For decades, drugs and drug policy have effectively been ghettoised with regards to wider social policy perspectives. This is fundamentally because global drug policy is unique, premised as it is upon the UN International Drug Conventions of 1961, 1971 and 1988, and translated into domestic drug prohibition throughout the world, that effectively criminalises at one stroke, fun and disadvantage.
Effective global policy formation ought to be based upon creating the best world that we can for its inhabitants. The pillars of the UN are organised to provide the best for humans predominantly: human development, human security and human rights. These three ‘humans’ make up what we refer to as ‘wellbeing’ and should form the foundation and be the perspectives from which we assess the effectiveness of policy.
The fact is that many countries involved in the drugs trade suffer from low levels of wellbeing; from fragile states involved in production and trafficking, such as Colombia, Afghanistan and Guinea Bissau through to industrialised, predominantly consumer nations like the US and UK. The annual Unicef study on child wellbeing in industrialised countries regularly places the US and the UK at the bottom (so cementing the special relationship), whilst the Scandinavians regularly sit at the top. According to Professor Richard Wilkinson, in his recent book ‘The Spirit Level’, why more equal societies almost always do better’, there is a clear correlation between income inequality and drug misuse at nation state level.
UNODC is officially at war with itself. The Executive Director, Antonio Maria Costa, has admitted repeatedly that the UNODC oversees the very system that gifts the vast illegal drug market to violent criminal profiteers, with disastrous consequences. The UNODC is effectively creating the problem it is claiming to eliminate. Costa has identified five major ‘unintended consequences’ of the drug control system. Is there a time limit on how long a consequence remains ‘unintended’? Aren’t they now just ‘consequences’?
Even the UNODC website admits:
‘Global drug control efforts have had a dramatic unintended consequence: a criminal black market of staggering proportions. Organised crime is a threat to security. Criminal organizations have the power to destabilise society and governments. The illicit drug business is worth billions of dollars a year, part of which is used to corrupt government officials and to poison economies.’

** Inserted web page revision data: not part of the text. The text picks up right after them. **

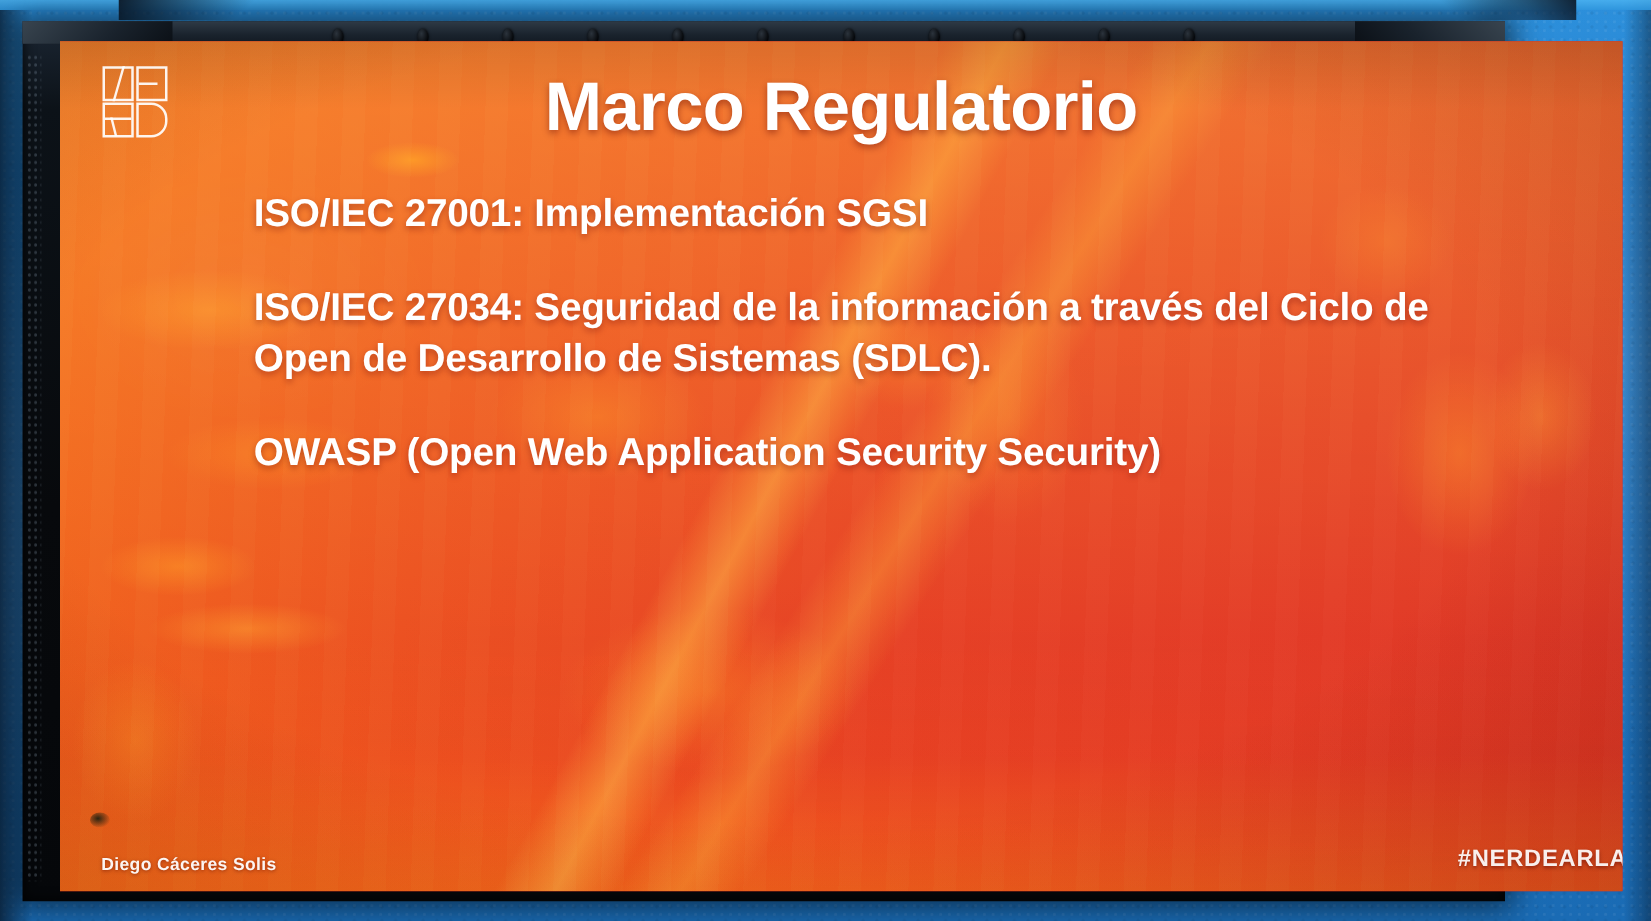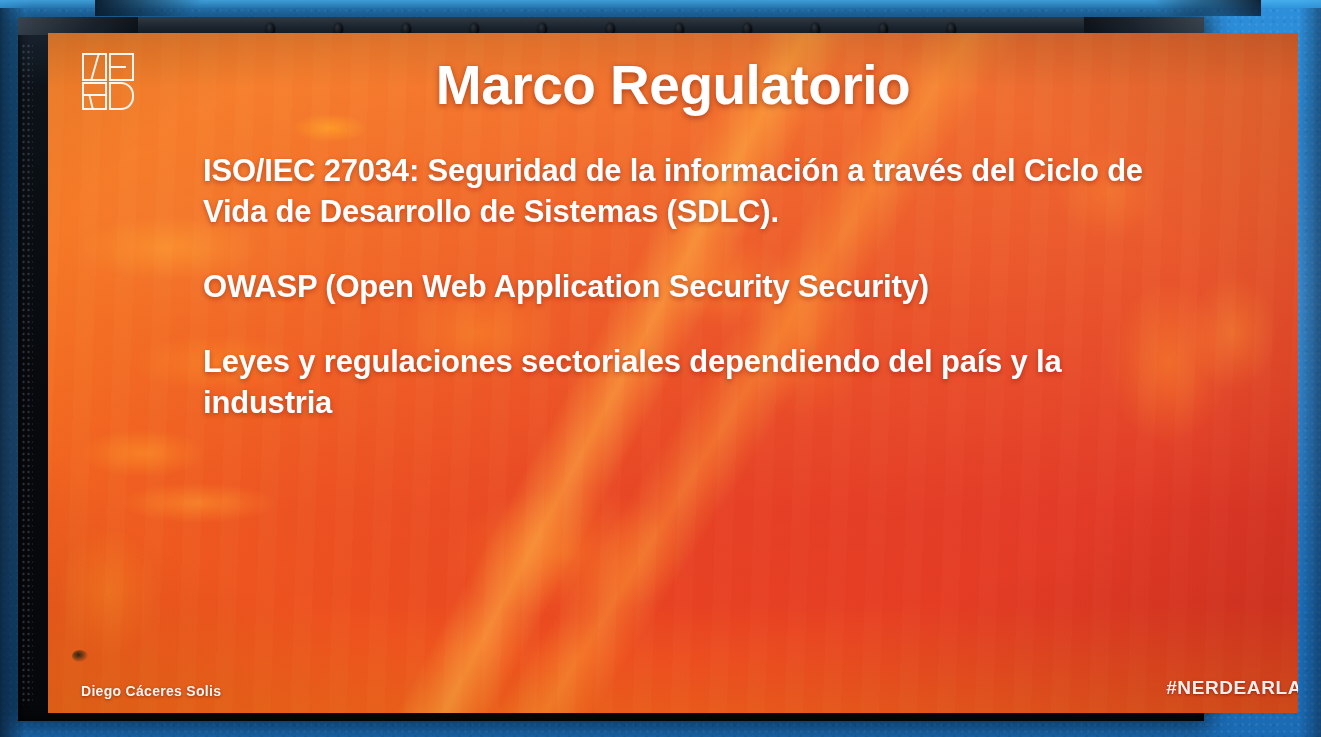--- a/index.html
+++ b/index.html
@@ -402,6 +402,7 @@
         <div class="slide-title">Marco Regulatorio</div>
 
         <div class="bullets">
+          <div class="bullet">ISO/IEC 27001: Implementación SGSI</div>
           <div class="bullet">ISO/IEC 27034: Seguridad de la información a través del Ciclo de Vida de Desarrollo de Sistemas (SDLC).</div>
           <div class="bullet">OWASP (Open Web Application Security Security)</div>
           <div class="bullet">Leyes y regulaciones sectoriales dependiendo del país y la industria</div>

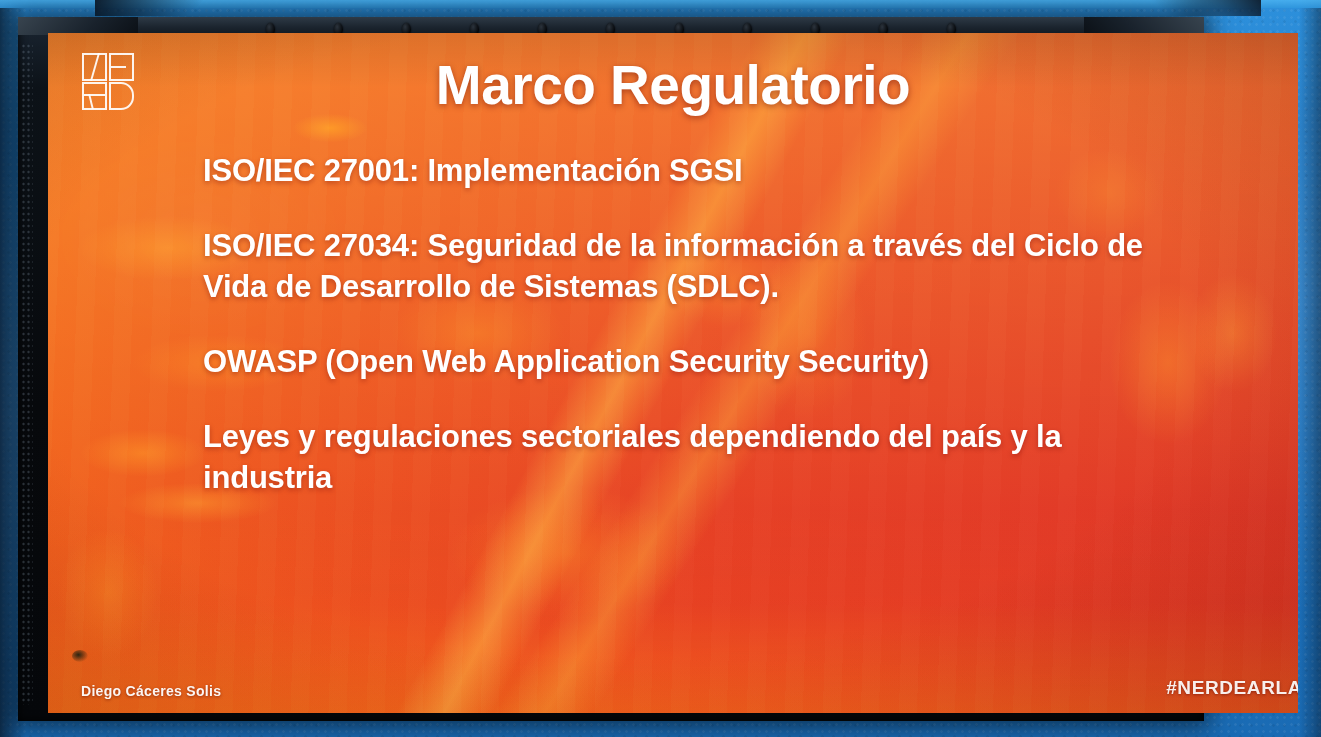--- a/index.html
+++ b/index.html
@@ -403,7 +403,7 @@
 
         <div class="bullets">
           <div class="bullet">ISO/IEC 27001: Implementación SGSI</div>
-          <div class="bullet">ISO/IEC 27034: Seguridad de la información a través del Ciclo de Vida de Desarrollo de Sistemas (SDLC).</div>
+          <div class="bullet">ISO/IEC 27034: Seguridad de la información a través del Ciclo de Open de Desarrollo de Sistemas (SDLC).</div>
           <div class="bullet">OWASP (Open Web Application Security Security)</div>
           <div class="bullet">Leyes y regulaciones sectoriales dependiendo del país y la industria</div>
         </div>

Should we legalise drugs? Should we treat addicts as patients rather criminals? These are the wrong questions to ask. The question we should be asking is this, Given that many humans suffer catastrophically from low levels of wellbeing and high levels of income inequality, what is the benefit of prosecuting an unwinnable war on drugs that serves only to further undermine their wellbeing? We cannot hope to promote sustainable wellbeing in a war zone.
Only by ending our politically driven war on drugs can we hope to address the underlying sickness of producer, transit and consumer countries alike. In the short term, the UN and its member states should be obliged to conduct transparent impact assessments of their continued commitment to the Conventions with a view to acting on the evidence that they garner. In the longer term, the conventions need to be adapted, specifically allowing the flexibility for states, should they democratically decide, to explore legal regulation of drug production and supply. Until then the war on drugs will continue to undermine development, security and human rights.